No lets examine this article. This is the name you always confuse and state that Mercy USA and Mercy International (In Canada) is associated with. This is why you are wrong.

Have Mercy, its a completly different organization then the one you keep saying is in Canada.

"The FBI and Kenyan police raided the Nairobi offices of a Saudi
Arabian charity, the Mercy International Relief Agency, in
connection with the bombing, hauling away documents, computers
and cash, an employee said Friday.

A Kenyan employee, Shaban Hassan, remained in custody a day "

FBI Mum on Embassy Bombing Clues

By Karin Davies
Associated Press Writer
Saturday, August 22, 1998; 2:42 a.m. EDT

NAIROBI, Kenya (AP) -- Searching for clues in the East Africa
embassy bombings, authorities staged a pair of raids but were
tight-lipped about what evidence, if any, was uncovered.

_INFORMATION PROVIDED_.
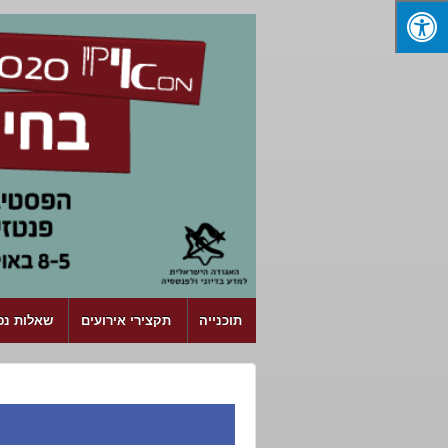
↓ SKIP TO MAIN CONTENT
תוכנייה
תקצירי אירועים
שאלות נפו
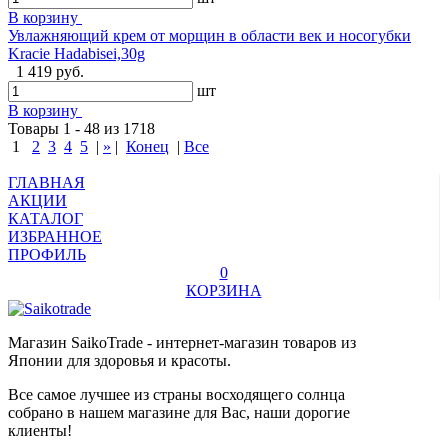
В корзину
Увлажняющий крем от морщин в области век и носогубки
Kracie Hadabisei,30g
1 419 руб.
шт
В корзину
Товары 1 - 48 из 1718
1
2
3
4
5
|
»
|
Конец
|
Все
ГЛАВНАЯ
АКЦИИ
КАТАЛОГ
ИЗБРАННОЕ
ПРОФИЛЬ
0
КОРЗИНА
Магазин SaikoTrade - интернет-магазин товаров из
Японии для здоровья и красоты.
Все самое лучшее из страны восходящего солнца
собрано в нашем магазине для Вас, наши дорогие
клиенты!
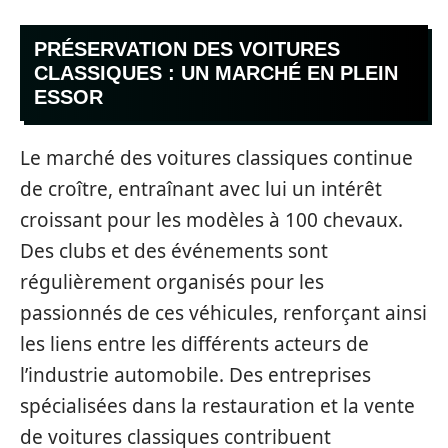
PRÉSERVATION DES VOITURES
CLASSIQUES : UN MARCHÉ EN PLEIN
ESSOR
Le marché des voitures classiques continue
de croître, entraînant avec lui un intérêt
croissant pour les modèles à 100 chevaux.
Des clubs et des événements sont
régulièrement organisés pour les
passionnés de ces véhicules, renforçant ainsi
les liens entre les différents acteurs de
l’industrie automobile. Des entreprises
spécialisées dans la restauration et la vente
de voitures classiques contribuent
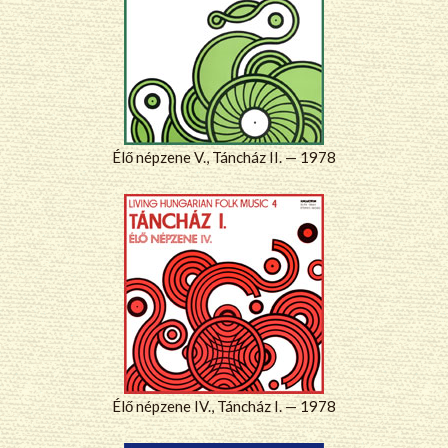
Élő népzene V., Táncház II. — 1978
Élő népzene IV., Táncház I. — 1978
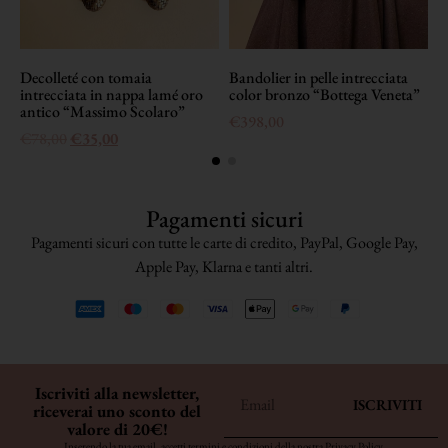
Decolleté con tomaia
Bandolier in pelle intrecciata
C
intrecciata in nappa lamé oro
color bronzo “Bottega Veneta”
s
antico “Massimo Scolaro”
€
398,00
€
78,00
€
35,00
Pagamenti sicuri
Pagamenti sicuri con tutte le carte di credito, PayPal, Google Pay,
Apple Pay, Klarna e tanti altri.
Iscriviti alla newsletter,
ISCRIVITI
riceverai uno sconto del
valore di 20€!
Inserendo la tua email, accetti termini e condizioni della nostra
Privacy Policy
.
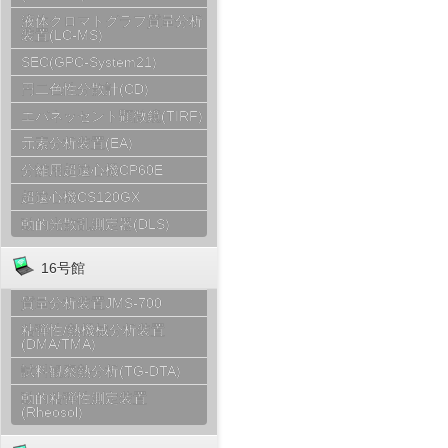
液体クロマトグラフ質量分析
装置(LC-MS)
SEC(GPC-System21)
円二色性分散計(CD)
エバネッセント顕微鏡(TIRF)
元素分析装置(EA)
分離用超遠心機CP60E
超遠心機CS120GX
動的光散乱測定器(DLS)
16号館
質量分析装置JMS-700
粘弾性/熱機械分析装置
(DMA/TMA)
試料観察熱分析(TG-DTA)
動的粘弾性測定装置
(Rheosol)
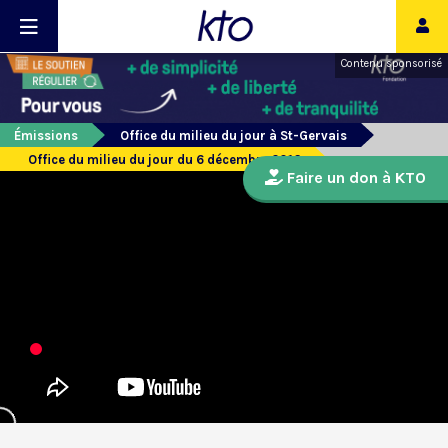
Contenu sponsorisé
Émissions
Office du milieu du jour à St-Gervais
Office du milieu du jour du 6 décembre 2016
Faire un don à KTO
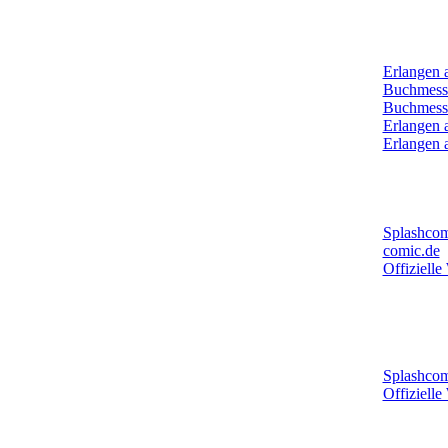
Archiv:
Erlangen 
Buchmess
Buchmess
Erlangen 
Erlangen 
Mehr New
Splashcom
comic.de
Offizielle
Mehr New
Comic-Ze
Splashcom
Offizielle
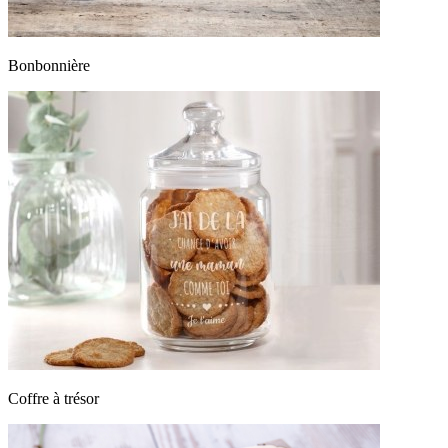
Bonbonnière
Coffre à trésor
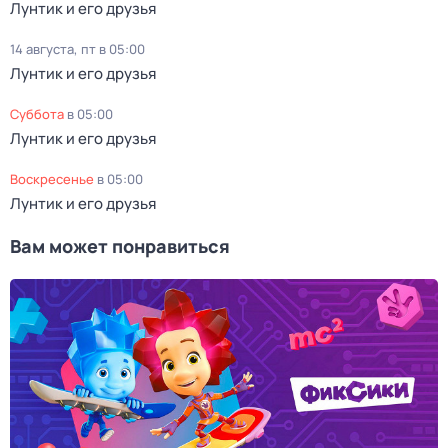
Лунтик и его друзья
14 августа, пт в 05:00
Лунтик и его друзья
суббота
в
05:00
Лунтик и его друзья
воскресенье
в
05:00
Лунтик и его друзья
Вам может понравиться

_PROBLEMS AND TASKS_.
(a) Retype the Mercy International post between "A Kenyan employee, Shaban" and "any, was uncovered.", inclusive.
(b) Echo the rows between the line holding "Bonbonnière" and the last line of the rows, inclusive, omitting the pictures.
The Mercy International post and the rows are unrelated material.

_EXERCISE ANSWERS_.
(a)
A Kenyan employee, Shaban Hassan, remained in custody a day "

FBI Mum on Embassy Bombing Clues

By Karin Davies
Associated Press Writer
Saturday, August 22, 1998; 2:42 a.m. EDT

NAIROBI, Kenya (AP) -- Searching for clues in the East Africa
embassy bombings, authorities staged a pair of raids but were
tight-lipped about what evidence, if any, was uncovered.

(b)
Bonbonnière
Coffre à trésor
Лунтик и его друзья
14 августа, пт в 05:00
Лунтик и его друзья
суббота
в
05:00
Лунтик и его друзья
воскресенье
в
05:00
Лунтик и его друзья
Вам может понравиться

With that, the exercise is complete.